Zionism was not a ‘home-grown product but a foreign ideology propagated by emissaries from Palestine.’ Shlaim describes his mother’s ‘emphatic’ reaction when he asked her whether they had had any Zionist friends in Iraq: ‘No! Zionism is an Ashkenazi thing. It had nothing to do with us.’

When the Zionist Committee was given permission to function by the British, the local Jewish leaders met with the High Commissioner to express their opposition. ‘The Zionists were unable to enlist the support of any influential Jewish leaders.’

The largest, richest Jewish community in the Arab world, over 125,000, fled Iraq in the space of less than one year as five bombs (Naim Giladi in Ben Gurion’s Scandals says there were six) exploded in places frequented by Jews. It was the bombs which triggered the stampede.

The Great Synagogue of Baghdad

On 21 July 1950, three months after the first bomb, the Shlaim family, except for his father who came over later, moved to Israel. The reason according to Saida, was that life had become too dangerous for Jews in Iraq and the bombs compounded this sense of insecurity.

Shlaim describes Iraq’s Jews during the Ottoman era as the ‘most integrated into local society, the most Arabised in culture and the most prosperous.’ He describes his own childhood as ‘privileged and pampered.’ Among his parents’ friends was Jamal Baban, Minister of Justice and the wife of the Prime Minister, Tawfiq al-Suweidi.

By 1880 there were 55 synagogues in Baghdad. During the British occupation they controlled 75% of its imports. In 1935 the Baghdad Chamber of Commerce consisted of 9 Jews, 4 Muslims and 2 Britons.

Dataset items
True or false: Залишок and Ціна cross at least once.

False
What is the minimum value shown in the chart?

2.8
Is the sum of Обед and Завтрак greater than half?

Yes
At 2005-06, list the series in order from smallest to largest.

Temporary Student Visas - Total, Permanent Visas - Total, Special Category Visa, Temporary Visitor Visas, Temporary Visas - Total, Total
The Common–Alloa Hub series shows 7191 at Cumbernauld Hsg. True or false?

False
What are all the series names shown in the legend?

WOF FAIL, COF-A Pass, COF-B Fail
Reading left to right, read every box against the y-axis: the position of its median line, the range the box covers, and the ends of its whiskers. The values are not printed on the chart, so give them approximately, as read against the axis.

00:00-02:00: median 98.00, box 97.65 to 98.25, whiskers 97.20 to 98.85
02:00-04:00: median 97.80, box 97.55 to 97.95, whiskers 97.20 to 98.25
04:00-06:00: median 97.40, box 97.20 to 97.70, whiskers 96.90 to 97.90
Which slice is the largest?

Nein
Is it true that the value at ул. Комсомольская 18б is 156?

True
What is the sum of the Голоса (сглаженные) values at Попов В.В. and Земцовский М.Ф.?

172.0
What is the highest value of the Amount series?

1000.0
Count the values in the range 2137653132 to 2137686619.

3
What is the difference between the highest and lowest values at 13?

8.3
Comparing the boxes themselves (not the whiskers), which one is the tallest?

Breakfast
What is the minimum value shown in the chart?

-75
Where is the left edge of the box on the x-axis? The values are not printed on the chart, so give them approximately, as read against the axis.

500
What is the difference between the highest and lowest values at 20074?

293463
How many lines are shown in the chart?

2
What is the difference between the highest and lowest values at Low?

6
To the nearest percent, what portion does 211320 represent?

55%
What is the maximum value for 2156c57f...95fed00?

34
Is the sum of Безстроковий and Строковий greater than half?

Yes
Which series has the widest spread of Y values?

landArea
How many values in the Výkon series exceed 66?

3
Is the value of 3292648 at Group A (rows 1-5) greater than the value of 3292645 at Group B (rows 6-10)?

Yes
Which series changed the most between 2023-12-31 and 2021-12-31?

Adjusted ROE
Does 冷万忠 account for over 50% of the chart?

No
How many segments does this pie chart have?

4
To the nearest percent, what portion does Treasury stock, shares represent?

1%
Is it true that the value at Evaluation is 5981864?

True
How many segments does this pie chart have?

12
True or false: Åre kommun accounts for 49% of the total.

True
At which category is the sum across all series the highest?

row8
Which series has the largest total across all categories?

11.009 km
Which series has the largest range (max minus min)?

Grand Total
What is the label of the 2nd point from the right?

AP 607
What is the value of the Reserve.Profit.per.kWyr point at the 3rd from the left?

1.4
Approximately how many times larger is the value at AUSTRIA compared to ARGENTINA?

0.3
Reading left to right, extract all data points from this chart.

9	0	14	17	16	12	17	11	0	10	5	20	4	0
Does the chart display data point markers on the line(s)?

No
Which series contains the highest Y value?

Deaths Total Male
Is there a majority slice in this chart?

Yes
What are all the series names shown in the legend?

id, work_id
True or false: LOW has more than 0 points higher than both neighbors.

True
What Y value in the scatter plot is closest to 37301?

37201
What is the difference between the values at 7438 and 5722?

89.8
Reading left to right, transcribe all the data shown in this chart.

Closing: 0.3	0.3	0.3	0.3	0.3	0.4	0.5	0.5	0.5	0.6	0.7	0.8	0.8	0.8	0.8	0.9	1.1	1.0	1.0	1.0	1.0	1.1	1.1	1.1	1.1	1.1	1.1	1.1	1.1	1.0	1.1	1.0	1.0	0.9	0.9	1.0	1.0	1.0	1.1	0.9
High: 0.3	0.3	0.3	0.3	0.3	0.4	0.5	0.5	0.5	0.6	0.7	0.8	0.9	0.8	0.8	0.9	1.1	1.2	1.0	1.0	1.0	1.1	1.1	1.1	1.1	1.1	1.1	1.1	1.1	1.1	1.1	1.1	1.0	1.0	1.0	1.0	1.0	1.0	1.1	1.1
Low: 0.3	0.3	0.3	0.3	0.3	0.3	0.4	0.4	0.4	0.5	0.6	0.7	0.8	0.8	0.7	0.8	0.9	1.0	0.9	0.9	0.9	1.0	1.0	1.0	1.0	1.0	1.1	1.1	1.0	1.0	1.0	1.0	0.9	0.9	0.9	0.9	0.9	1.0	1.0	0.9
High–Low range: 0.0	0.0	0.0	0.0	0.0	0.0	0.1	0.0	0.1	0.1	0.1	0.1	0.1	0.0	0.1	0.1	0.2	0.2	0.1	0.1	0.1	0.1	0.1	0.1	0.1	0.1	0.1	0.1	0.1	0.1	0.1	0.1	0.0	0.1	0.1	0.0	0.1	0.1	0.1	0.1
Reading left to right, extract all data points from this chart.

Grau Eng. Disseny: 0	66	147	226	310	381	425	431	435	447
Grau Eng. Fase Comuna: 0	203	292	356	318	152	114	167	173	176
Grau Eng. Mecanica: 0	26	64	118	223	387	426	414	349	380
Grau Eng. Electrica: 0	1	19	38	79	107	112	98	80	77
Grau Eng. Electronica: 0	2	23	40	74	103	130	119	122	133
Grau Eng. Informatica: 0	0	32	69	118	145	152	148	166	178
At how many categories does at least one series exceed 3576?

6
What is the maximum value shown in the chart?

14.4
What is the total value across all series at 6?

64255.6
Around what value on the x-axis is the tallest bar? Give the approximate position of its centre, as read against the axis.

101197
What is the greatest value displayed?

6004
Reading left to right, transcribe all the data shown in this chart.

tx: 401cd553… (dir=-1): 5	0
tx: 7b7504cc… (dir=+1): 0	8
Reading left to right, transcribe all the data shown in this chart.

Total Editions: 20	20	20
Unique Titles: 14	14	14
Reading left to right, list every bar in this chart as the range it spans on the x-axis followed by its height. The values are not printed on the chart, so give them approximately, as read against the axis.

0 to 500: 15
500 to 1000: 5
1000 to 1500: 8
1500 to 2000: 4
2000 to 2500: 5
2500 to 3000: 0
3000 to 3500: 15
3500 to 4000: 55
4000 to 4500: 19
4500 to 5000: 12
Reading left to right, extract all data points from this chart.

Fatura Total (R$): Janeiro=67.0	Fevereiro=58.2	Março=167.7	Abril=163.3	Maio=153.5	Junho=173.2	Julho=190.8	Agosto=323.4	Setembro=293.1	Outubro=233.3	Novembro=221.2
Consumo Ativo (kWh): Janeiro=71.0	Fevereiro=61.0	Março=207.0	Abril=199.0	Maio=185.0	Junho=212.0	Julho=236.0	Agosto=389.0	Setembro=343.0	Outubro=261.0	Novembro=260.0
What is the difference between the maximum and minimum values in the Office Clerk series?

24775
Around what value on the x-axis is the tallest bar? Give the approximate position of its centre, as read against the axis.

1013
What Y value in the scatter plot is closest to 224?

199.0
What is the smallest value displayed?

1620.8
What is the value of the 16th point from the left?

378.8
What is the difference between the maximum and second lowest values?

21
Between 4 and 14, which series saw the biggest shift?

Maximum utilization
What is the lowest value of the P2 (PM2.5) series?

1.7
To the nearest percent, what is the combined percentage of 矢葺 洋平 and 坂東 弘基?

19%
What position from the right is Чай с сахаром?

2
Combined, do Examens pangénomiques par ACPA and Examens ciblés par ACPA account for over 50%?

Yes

### Tasks to carry out
A. For each statement, answer yes or no according to the passage on Iraq's Jews, and quote the words from that passage that decide it: (i) More than 125,000 Jews left Iraq in less than one year. (ii) The whole Shlaim family, including the father, moved to Israel on 21 July 1950. (iii) In 1935 the Baghdad Chamber of Commerce had more Muslim members than Jewish members.
B. According to the passage on Iraq's Jews, how many synagogues were there in Baghdad by 1880?
Rely solely on the passage on Iraq's Jews.

### Answers by item number
A.
(i) Yes: "over 125,000, fled Iraq in the space of less than one year"
(ii) No: "except for his father who came over later"
(iii) No: "consisted of 9 Jews, 4 Muslims and 2 Britons"

B. 55